Exercise objective — Copy out every classification line in the data below, word for word. Leave out the pictures.

(Extracted records)
(begin)

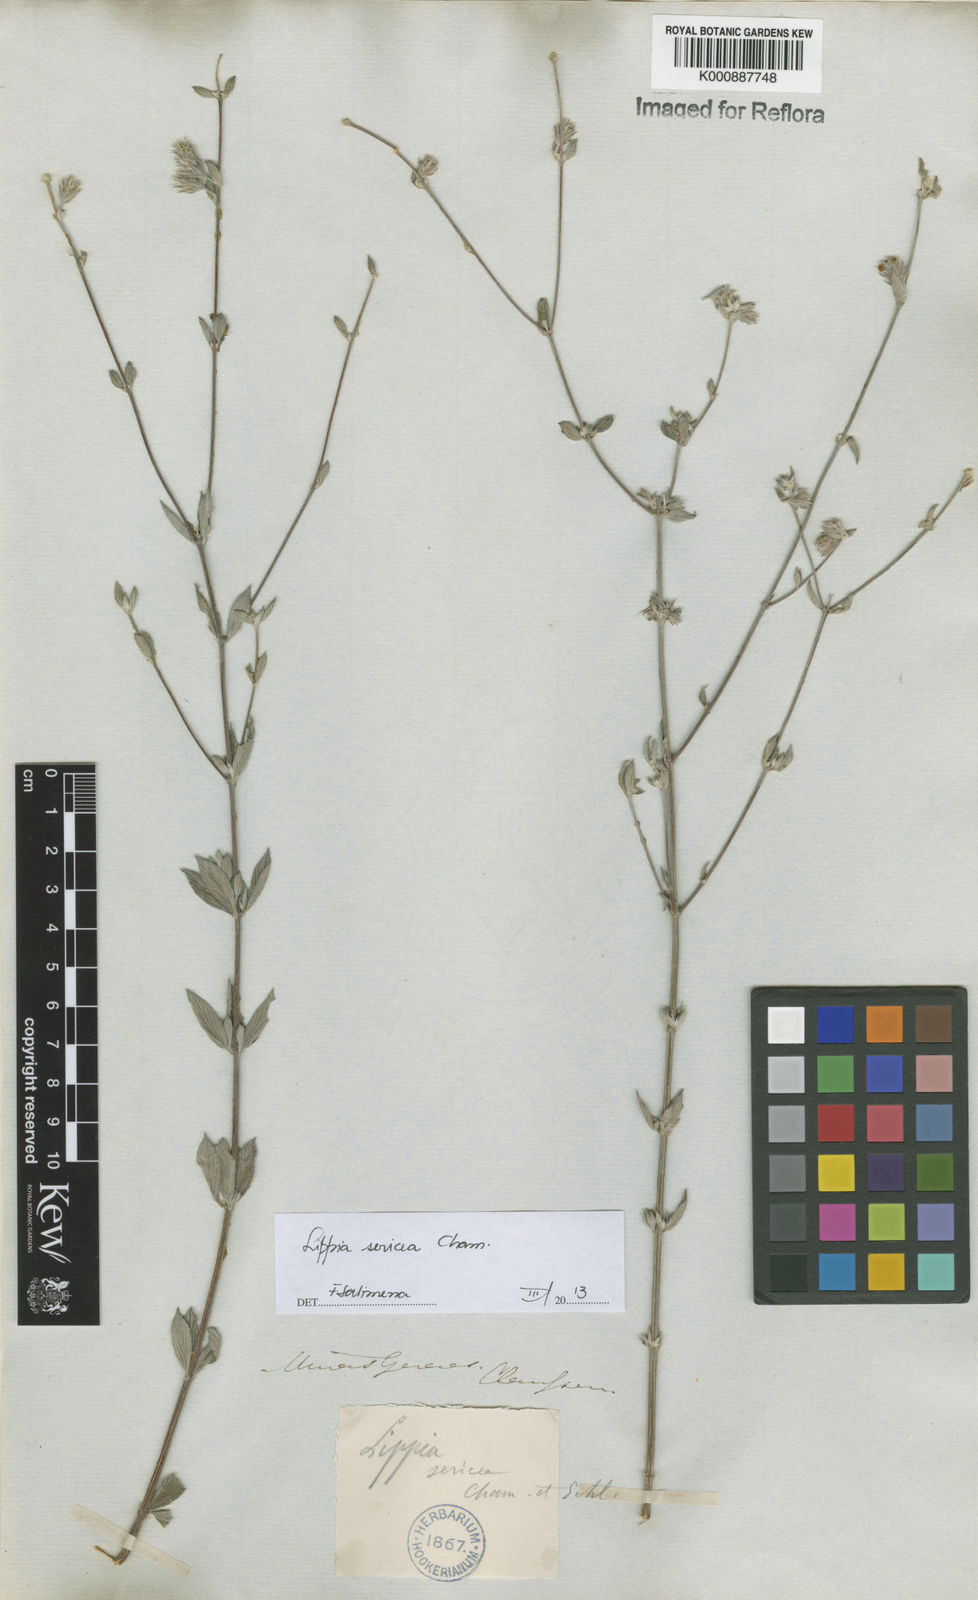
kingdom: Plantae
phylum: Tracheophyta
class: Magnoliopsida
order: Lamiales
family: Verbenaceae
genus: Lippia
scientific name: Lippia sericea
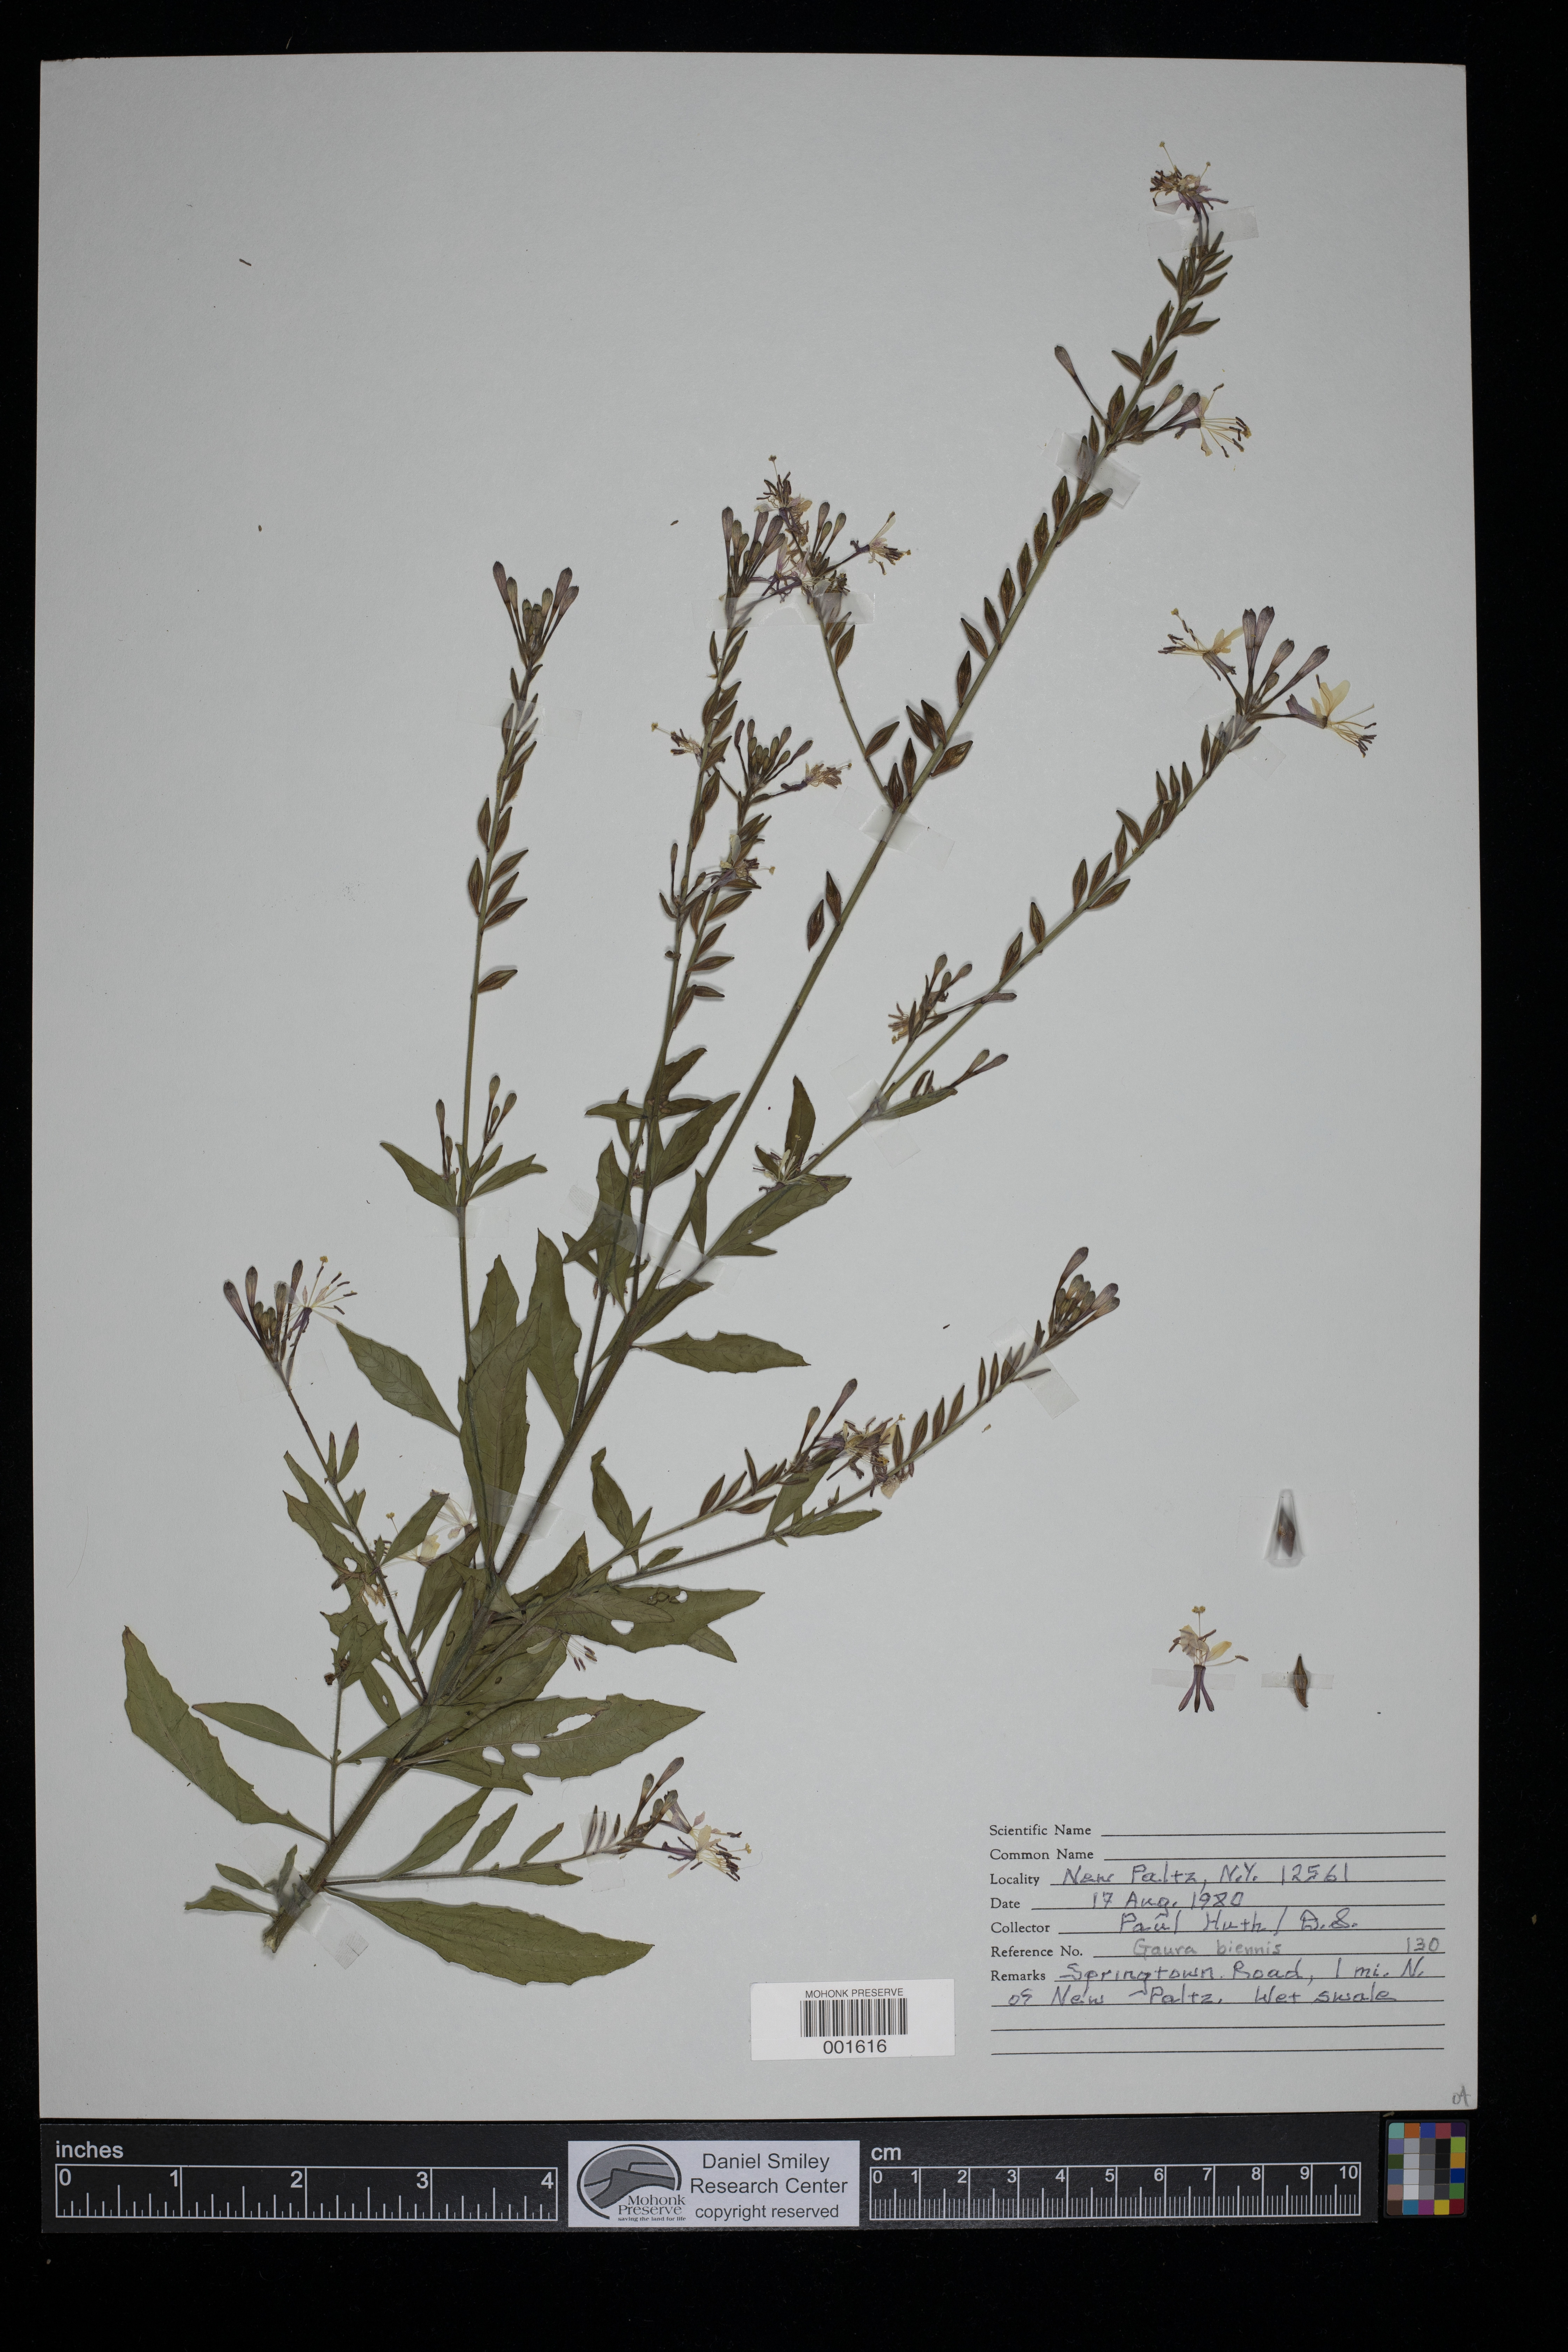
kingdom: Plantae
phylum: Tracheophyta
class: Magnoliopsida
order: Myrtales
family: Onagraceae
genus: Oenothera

(end)

Completed exercise —
kingdom: Plantae
phylum: Tracheophyta
class: Magnoliopsida
order: Lamiales
family: Verbenaceae
genus: Lippia
scientific name: Lippia sericea
kingdom: Plantae
phylum: Tracheophyta
class: Magnoliopsida
order: Myrtales
family: Onagraceae
genus: Oenothera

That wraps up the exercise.